The narrow head is yellowish-brown with dark brown markings on the sides and on the upper side of the rostral and nasal scales. Some individuals can have strongly marked dark brown heads. The snout is long, narrow, and moderately angular when seen from the side, with a noticeably undershot lower jaw. The eyes are large and located above the third upper labial scale. The body and tail are very thin and round, the latter having a round tip when regenerated. The upper side of the body is yellowish-brown, more uniform in colour towards the front and blending to greyish towards the tail. Brownish streaks extend from behind the head, forming two indistinct lines of brownish streaks and slowly becoming more well-defined, eventually forming multiple lines on the tail. The sides are silvery-grey with dark brown streaks near the edges and middle and are not clearly differentiated from the outermost lines of brownish streaks. The underside of the body and head is heavily marked with dark brown flecks and is darker towards the vent. The underside of the tail is light yellow; regenerated parts of the tail are greyish and marked with dark brown. When preserved in alcohol, the yellowish-brown of the upperside turns cream and the dark markings on the body and tail become darker and more conspicuous.

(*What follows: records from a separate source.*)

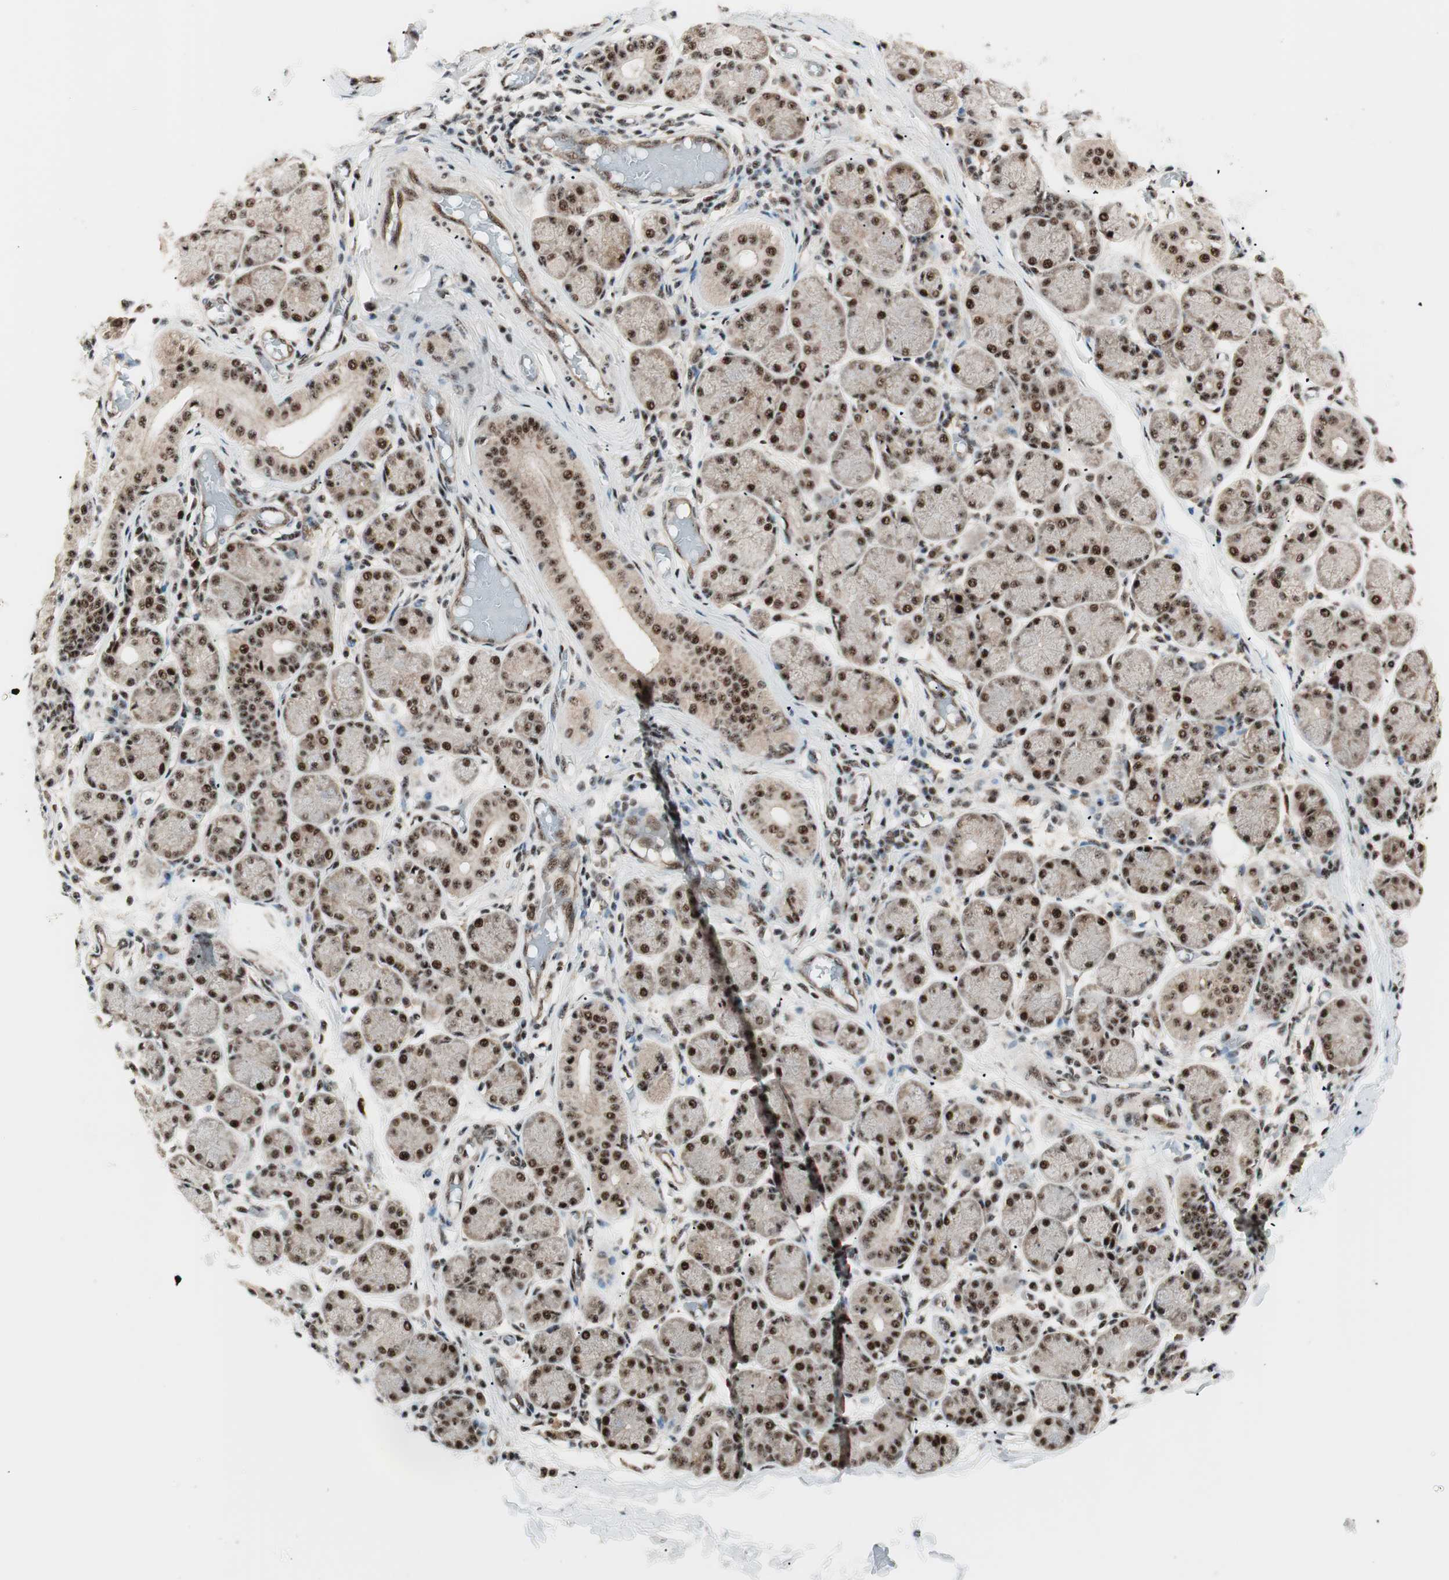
{"staining": {"intensity": "strong", "quantity": ">75%", "location": "nuclear"}, "tissue": "salivary gland", "cell_type": "Glandular cells", "image_type": "normal", "snomed": [{"axis": "morphology", "description": "Normal tissue, NOS"}, {"axis": "topography", "description": "Salivary gland"}], "caption": "IHC of unremarkable salivary gland shows high levels of strong nuclear positivity in about >75% of glandular cells.", "gene": "NR5A2", "patient": {"sex": "female", "age": 24}}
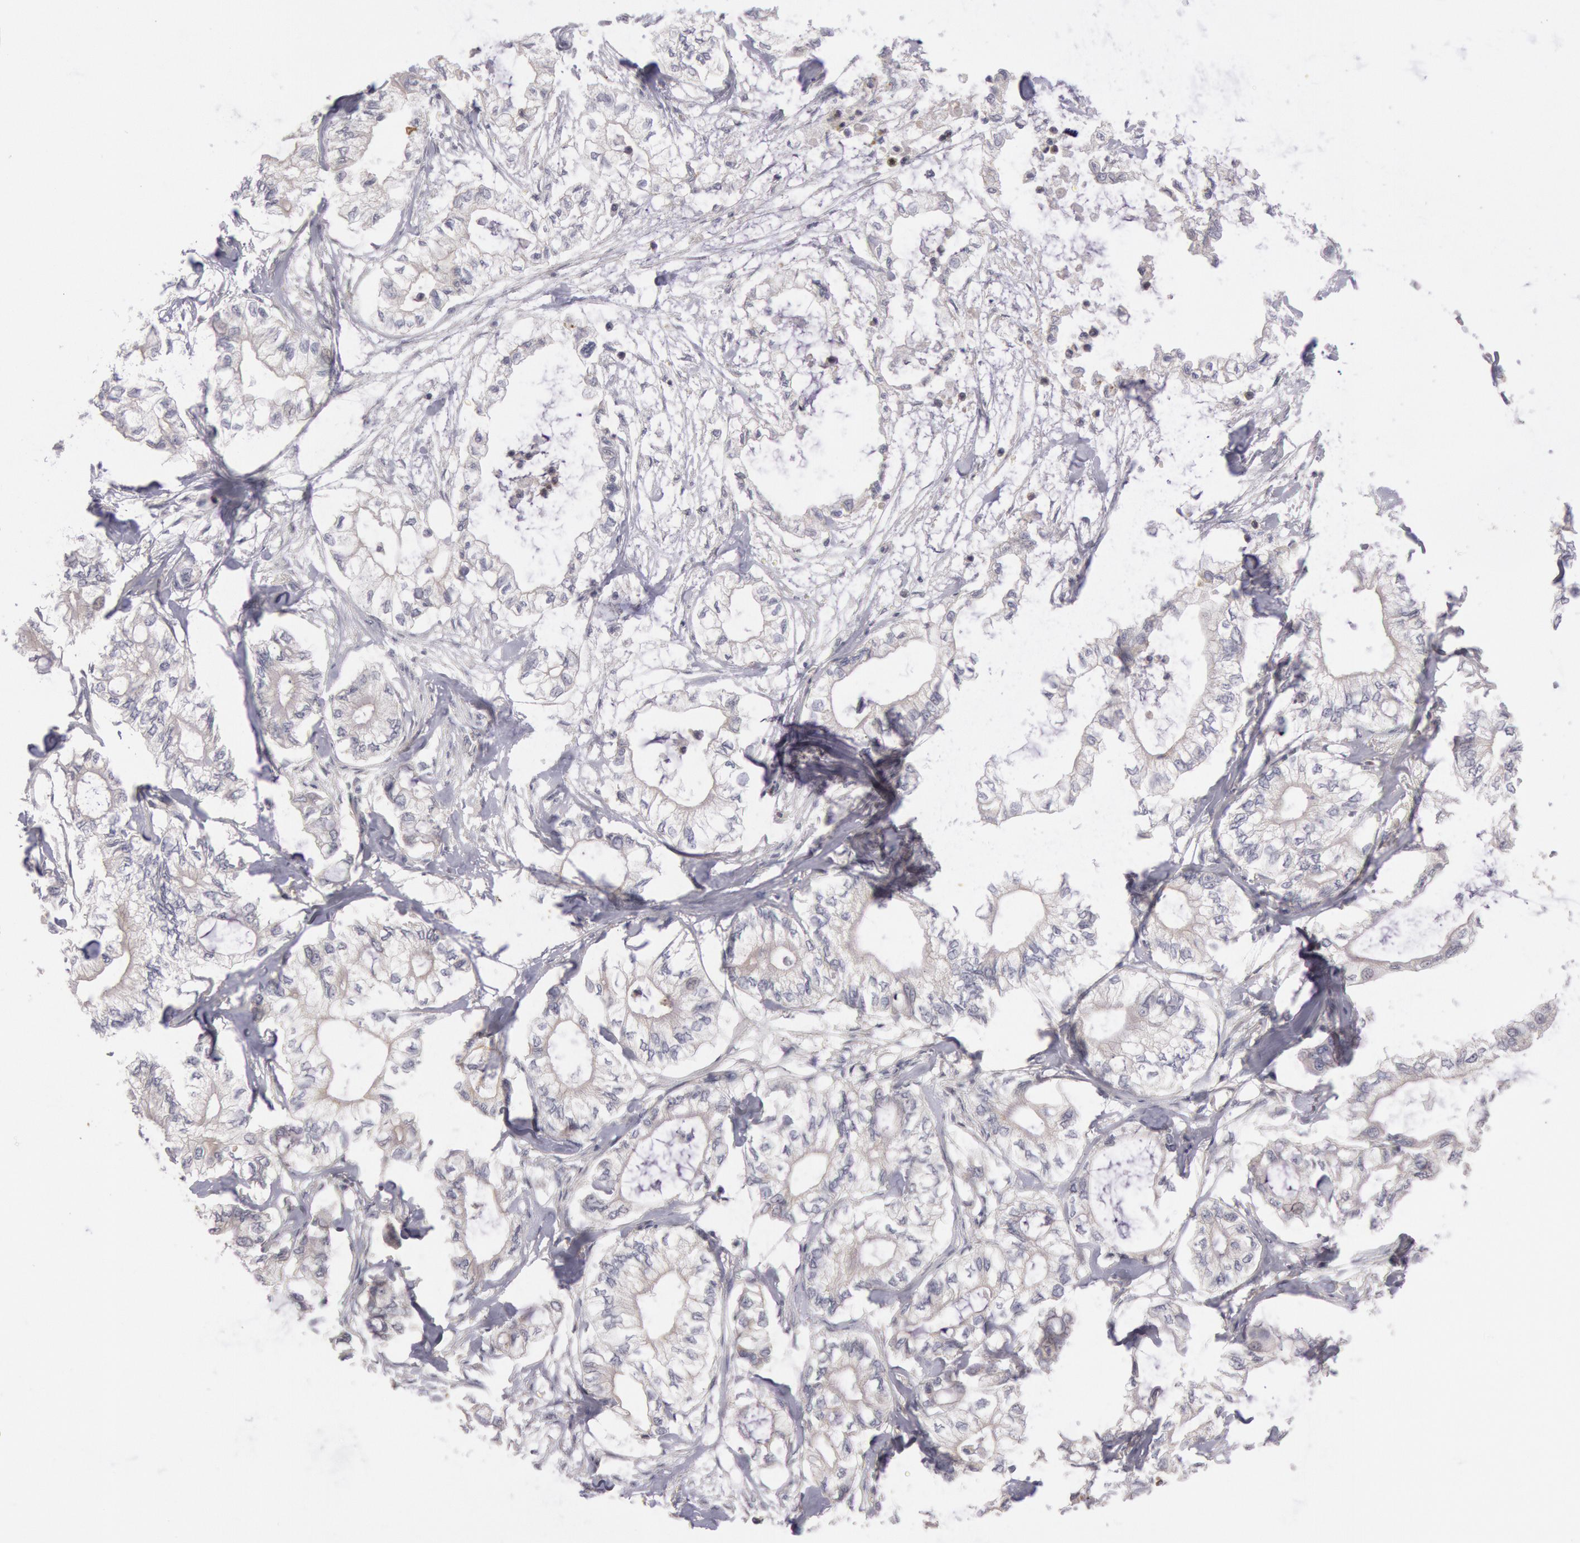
{"staining": {"intensity": "negative", "quantity": "none", "location": "none"}, "tissue": "pancreatic cancer", "cell_type": "Tumor cells", "image_type": "cancer", "snomed": [{"axis": "morphology", "description": "Adenocarcinoma, NOS"}, {"axis": "topography", "description": "Pancreas"}], "caption": "This is a micrograph of IHC staining of pancreatic cancer (adenocarcinoma), which shows no positivity in tumor cells.", "gene": "PLA2G6", "patient": {"sex": "male", "age": 79}}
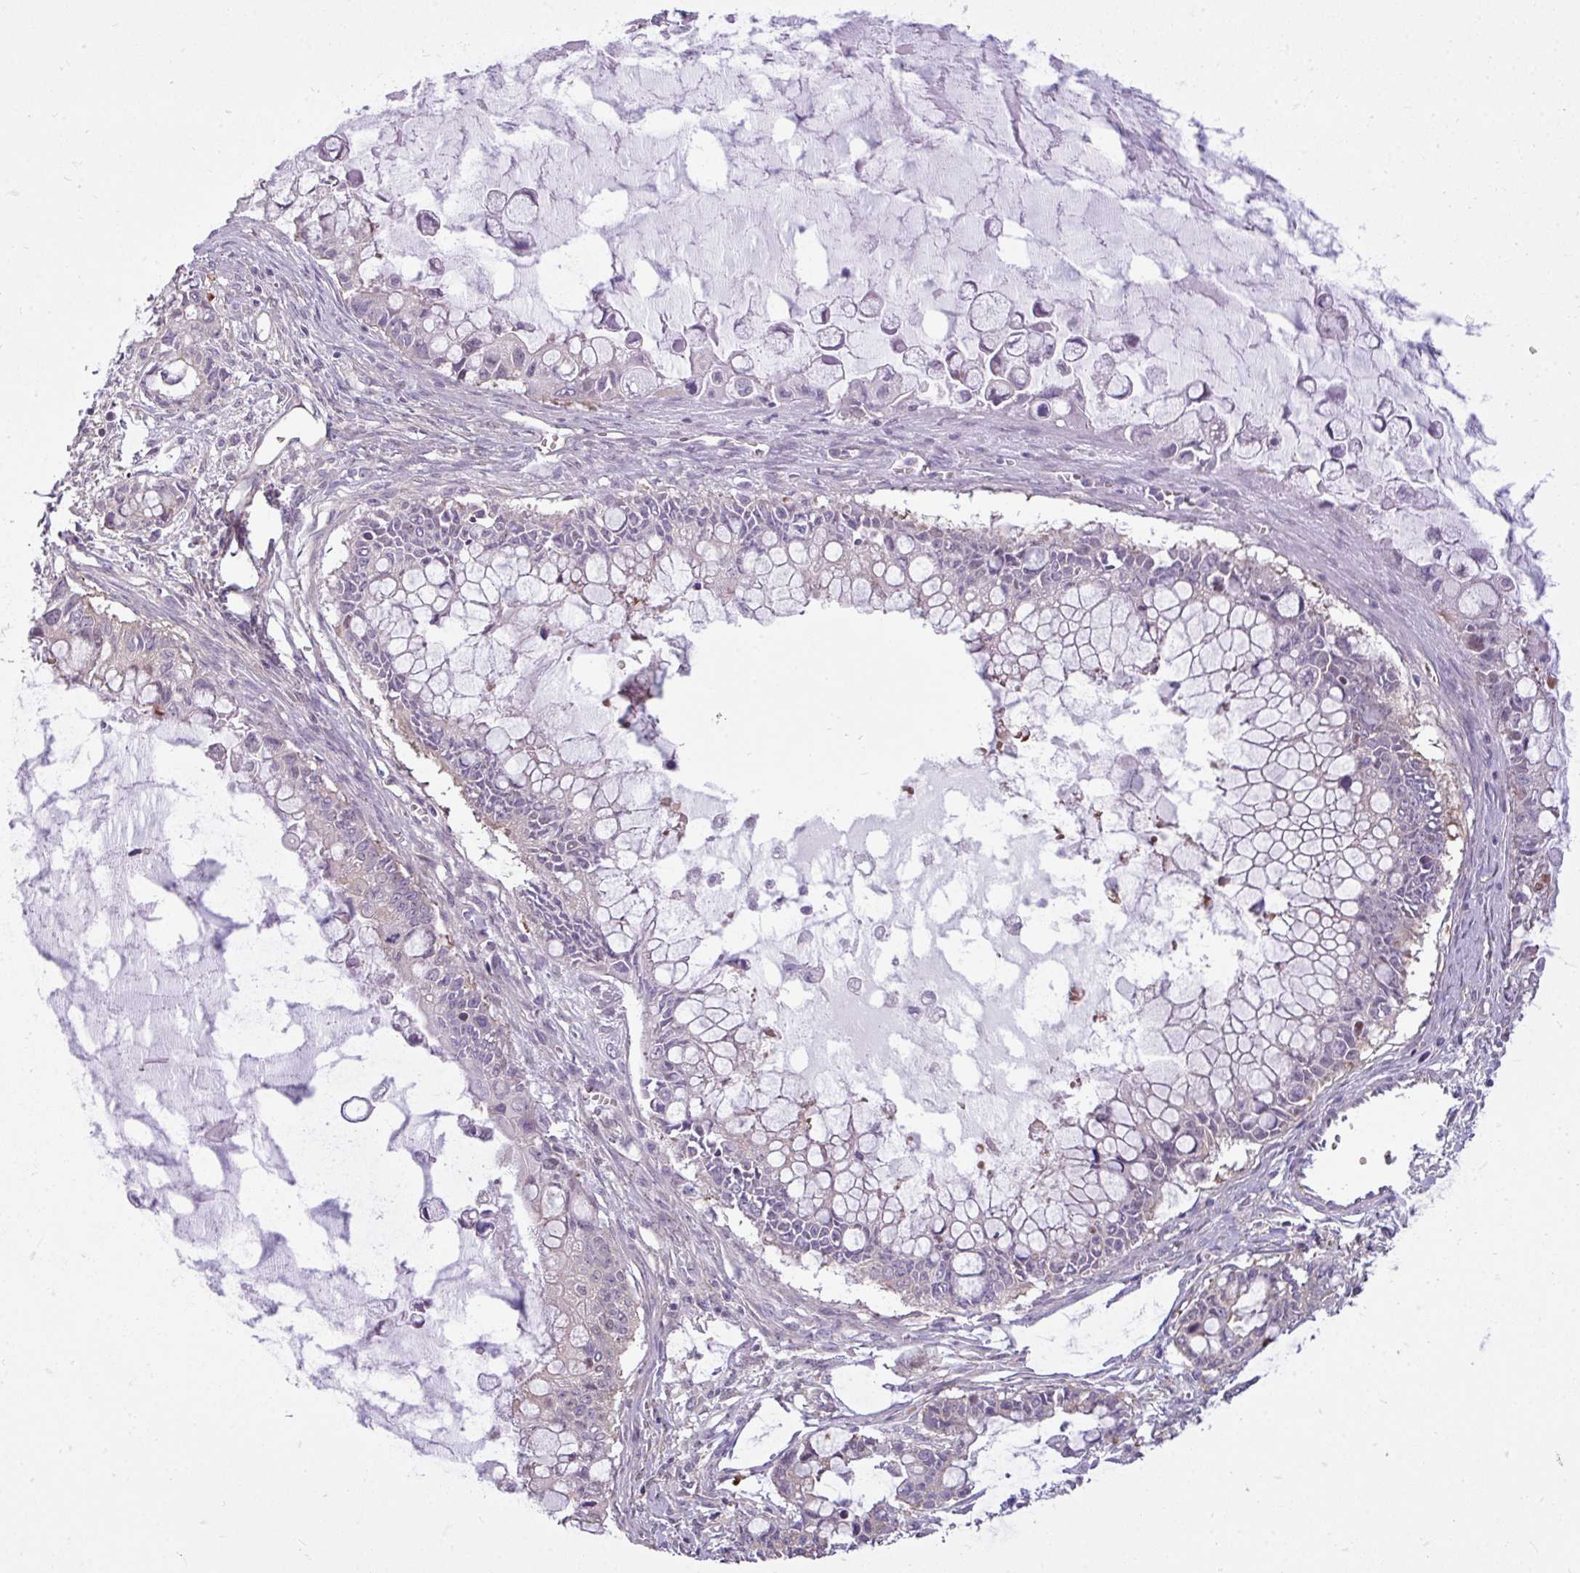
{"staining": {"intensity": "negative", "quantity": "none", "location": "none"}, "tissue": "ovarian cancer", "cell_type": "Tumor cells", "image_type": "cancer", "snomed": [{"axis": "morphology", "description": "Cystadenocarcinoma, mucinous, NOS"}, {"axis": "topography", "description": "Ovary"}], "caption": "The micrograph exhibits no significant positivity in tumor cells of mucinous cystadenocarcinoma (ovarian). (DAB immunohistochemistry visualized using brightfield microscopy, high magnification).", "gene": "CAMK2B", "patient": {"sex": "female", "age": 63}}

The Gnaraloo worm-lizard is most similar in appearance to the Hermite Island worm-lizard, from which it differs in having a more slender build, 12 mid-body scale rows, a smaller adult snout–vent length, and lower average ventral and vertebral scale counts. Additionally, the lines formed by brownish streaks on the upper end of the sides are poorly distinguished from the greyish sides in the Gnaraloo worm-lizard, but the streaks and sides are clearly separated by a gap in the Hermite Island worm-lizard. The Gnaraloo worm-lizard is not likely to be confused with any other species of worm-lizards that occur in Western Australia: A. picturata and A. smithi have black heads, while A. inaurita, A. pulchella, and A. striolata having blunter, more rounded snouts and a free postocular scale that is not fused to the labial scales. It also shares some important characteristics with A. haroldi, A. clairae, and A. repens, but does not co-occur with any of them and can be told apart from them by a combination of its scalation, size, and coloration.

== Distribution and habitat ==
The species is endemic to Western Australia and has only been recorded from a 1–10 km wide strip of coastal sand dunes and sandplains west of Lake Macleod, from Gnaraloo south to Quobba Station. Surveys at the northern and southern limits of its known range are needed to understand whether it has a larger actual distribution. Individuals have been collected from sand hillocks stabilized by vegetation, under leaf litter, and below rotting stumps and logs set in sand. In coastal habitats, the surrounding vegetation consists mainly of Spinifex longifolius, Nitraria schoberi, Scaevola crassifolia, and Acanthocarpus preissii, but vegetation further inland is denser and consists of wattles such as Acacia coriacea and Triodia hummock grasslands.

== Conservation ==
The Gnaraloo worm-lizard is listed as being endangered by the International Union for Conservation of Nature on the IUCN Red List due to its extremely small range of around 300 km2, of which it inhabits only a small part. The species is threatened by the modification of its habitat, caused by the growth of invasive weeds such as buffel grass and overgrazing and trampling by domestic sheep and goats. The entire known range of this species is managed for grazing and has no protected areas.